SaralKanoon

Saral Kannon

India’s Constitutional position

The Indian Constitution recognized the principle of ‘Equal Pay for Equal Work’ for both men and women, and ‘Right to Work’ through Article 39(d) and 41. These Articles are inserted as Directive Principles of State Policy. This means that, they will serve as guidelines to the Central and State governments of India, which are to be kept in mind while framing laws and policies.

Efforts are employed even on legislative fronts – Equal Remuneration Act, 1976 being the prime one amongst them. The Act by means of Section 4 not only emphasizes on equal pay for equal work but even bars the employer from reversing the pay scales in order to attain equilibrium.

The principle of Equal Pay for Equal Work was first considered in Kishori Mohanlal Bakshi v. Union of India in the year 1962 where the Supreme Court declared it incapable of being enforced in the court of law. However, it received due recognition only in 1987 through Mackinnon Mackenzie’s case. Here the issue of concern was a claim for equal remuneration for Lady Stenographers and Male Stenographers. This was ruled in favour of lady stenographers as the Court was in favour of equal pay. 70 years after the passing of the Constitution and 45 years after the Forty Second Amendment proclaiming India as a socialist republic.

From the Directive Principles of State Policy

  • Article 38(d) says that state shall strive to minimize the inequalities of income, status, facilities, opportunities etc.
  • Article 39(d) the states that there is equal pay for equal work for both men and women.
  • Part IV of the constitution also includes right to work under article 41.

From the Fundamental rights

  • Article 14 of the indian constitution explains the concept of equality before the law.
  • Article 16 declared that there shall be equality of opportunity for all citizens in the matters relating to employment or appointment to any office under the state.

Legislative Provision

  • Equal Remuneration Act, 1976

Judgments

Dhrwad District vs. State of Karnataka :

  • The court laid that the equality clauses of the Constitution under articles 14 and 16 were to be constructed in the light of the preamble and Article 39(d), and it followed that the principle ‘equal pay for equal work’ was deducible from those articles and could properly be applied to cases of unequal scales of pay based on the classification or irrational classification.

Federation of All india Customs v Union of india :

  • The court re-emphasised that equal pay for equal work was a concomitant of Article 14 of the indian constitution and it naturally followed that equal pay for unequal work work was a negation of that right.

Deena v Union Of India:

  • The court held that the classification of persons performing the same work into senior and junior groups with different pay will be a violation of the principle of equal pay for equal work.

(Stored items from a collection)

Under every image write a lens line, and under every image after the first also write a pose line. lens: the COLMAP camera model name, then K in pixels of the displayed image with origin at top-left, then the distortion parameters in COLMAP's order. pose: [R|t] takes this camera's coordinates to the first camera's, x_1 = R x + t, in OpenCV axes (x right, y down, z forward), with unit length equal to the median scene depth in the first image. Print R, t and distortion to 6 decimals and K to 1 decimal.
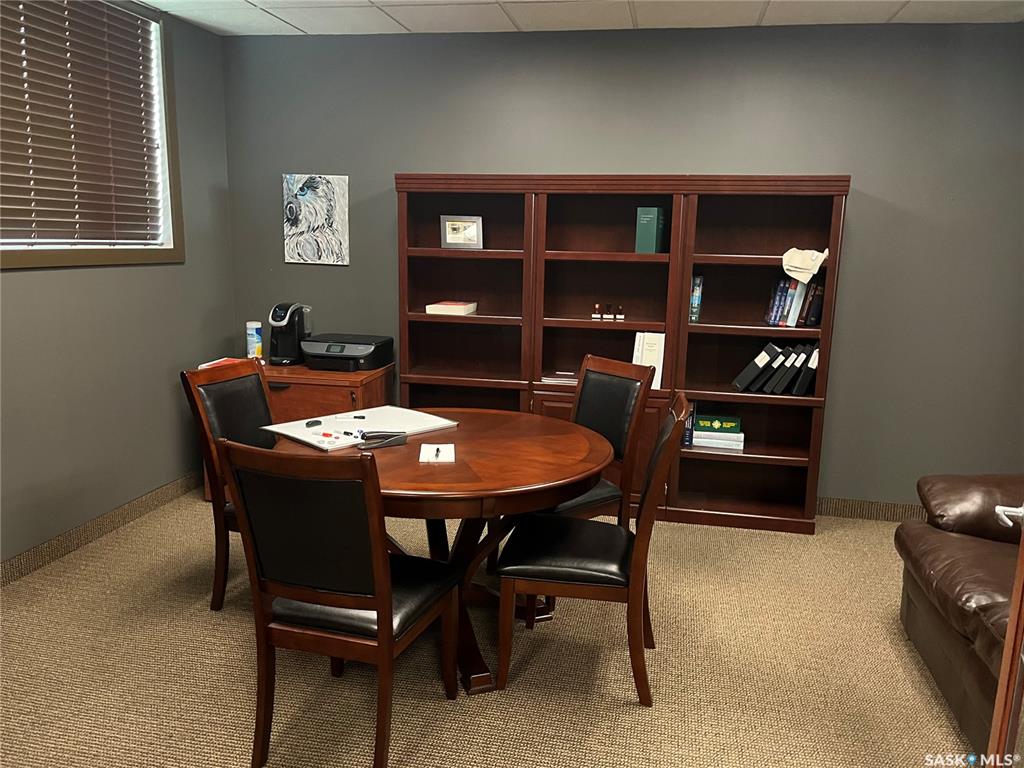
lens RADIAL K [[777.7, 0, 513.6], [0, 777.7, 394.4], [0, 0, 1]] dist [0.039958, -0.004153]
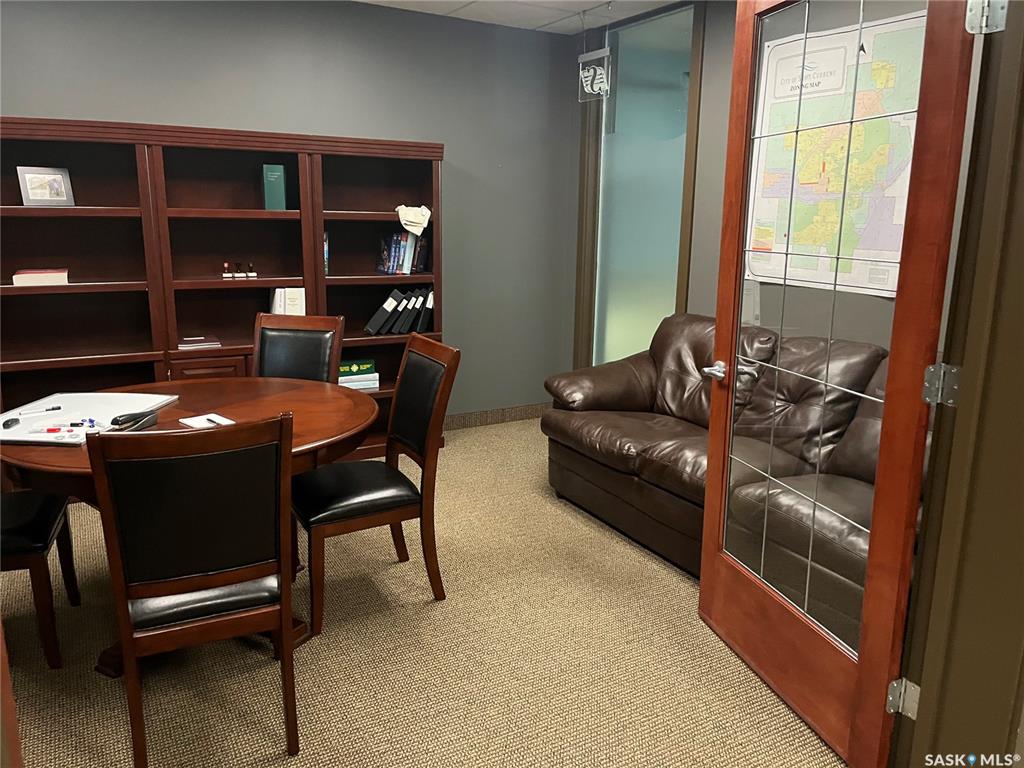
lens RADIAL K [[780.1, 0, 519.2], [0, 780.1, 380.5], [0, 0, 1]] dist [0.093815, -0.108534]
pose [[0.754558, -0.151751, 0.638447, -0.282228], [0.128900, 0.988216, 0.082544, -0.005495], [-0.643450, 0.020012, 0.765227, 0.012097]]
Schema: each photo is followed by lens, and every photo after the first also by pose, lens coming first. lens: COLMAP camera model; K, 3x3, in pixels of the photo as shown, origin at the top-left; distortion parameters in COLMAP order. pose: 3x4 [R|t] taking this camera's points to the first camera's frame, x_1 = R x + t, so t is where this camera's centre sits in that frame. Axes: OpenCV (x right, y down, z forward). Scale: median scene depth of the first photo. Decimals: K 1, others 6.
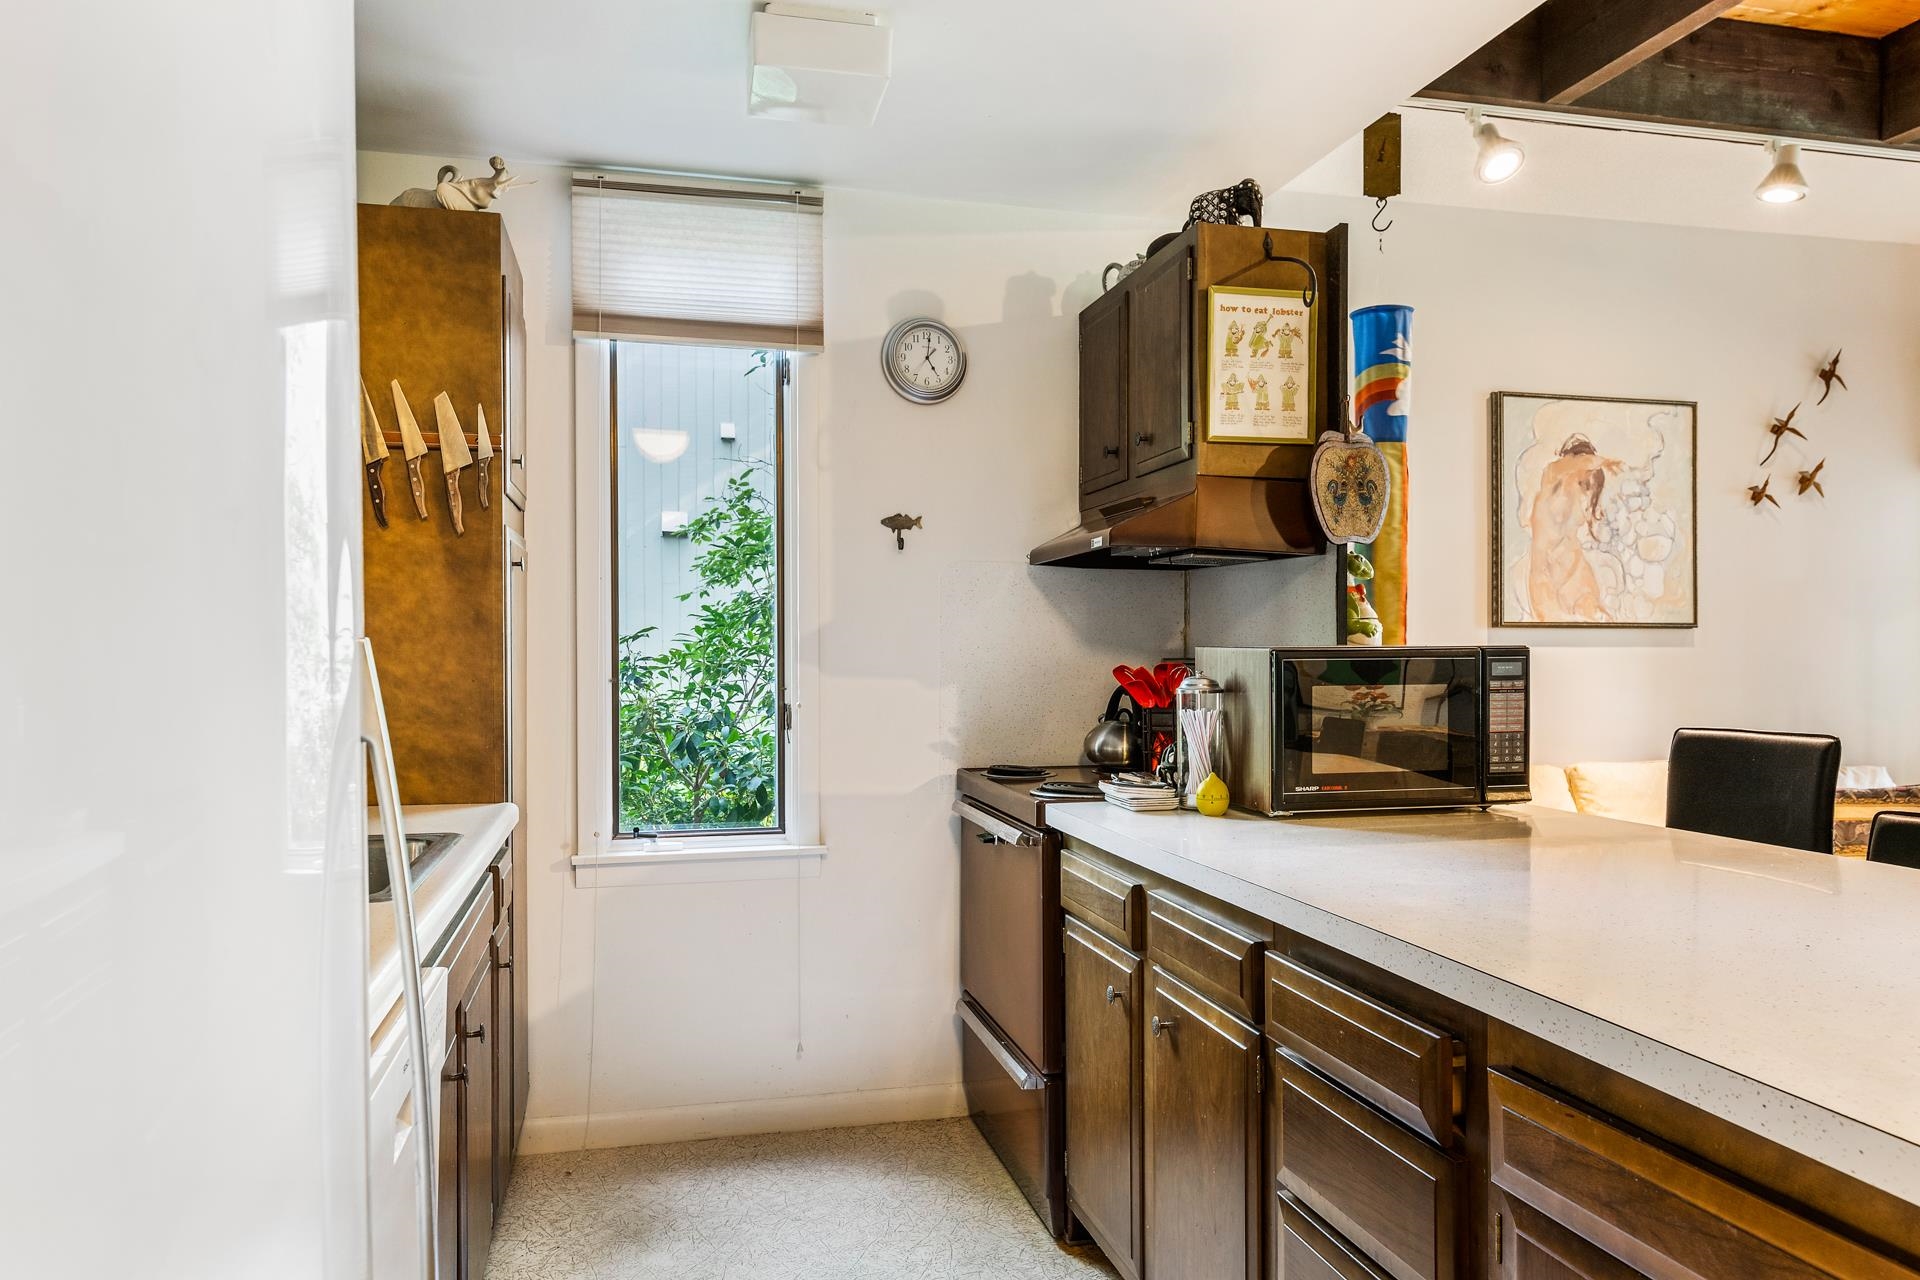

## ASSIGNED TASK 1
Please answer these questions using the text on equal pay in India:
(a) Which section of the Equal Remuneration Act, 1976 does it cite?
(b) In what year was Kishori Mohanlal Bakshi v. Union of India considered?
(c) What did the court hold in Deena v Union Of India about placing persons who perform the same work into senior and junior groups with different pay?
## ASSIGNED TASK 2
Reproduce a passage from the text on equal pay in India. Start with the words "Dhrwad District vs." and end after "of that right.".

## EXERCISE OUTPUT 1
(a) Section 4.
(b) 1962.
(c) Such a classification violates the principle of equal pay for equal work.

## EXERCISE OUTPUT 2
Dhrwad District vs. State of Karnataka :

  • The court laid that the equality clauses of the Constitution under articles 14 and 16 were to be constructed in the light of the preamble and Article 39(d), and it followed that the principle ‘equal pay for equal work’ was deducible from those articles and could properly be applied to cases of unequal scales of pay based on the classification or irrational classification.

Federation of All india Customs v Union of india :

  • The court re-emphasised that equal pay for equal work was a concomitant of Article 14 of the indian constitution and it naturally followed that equal pay for unequal work work was a negation of that right.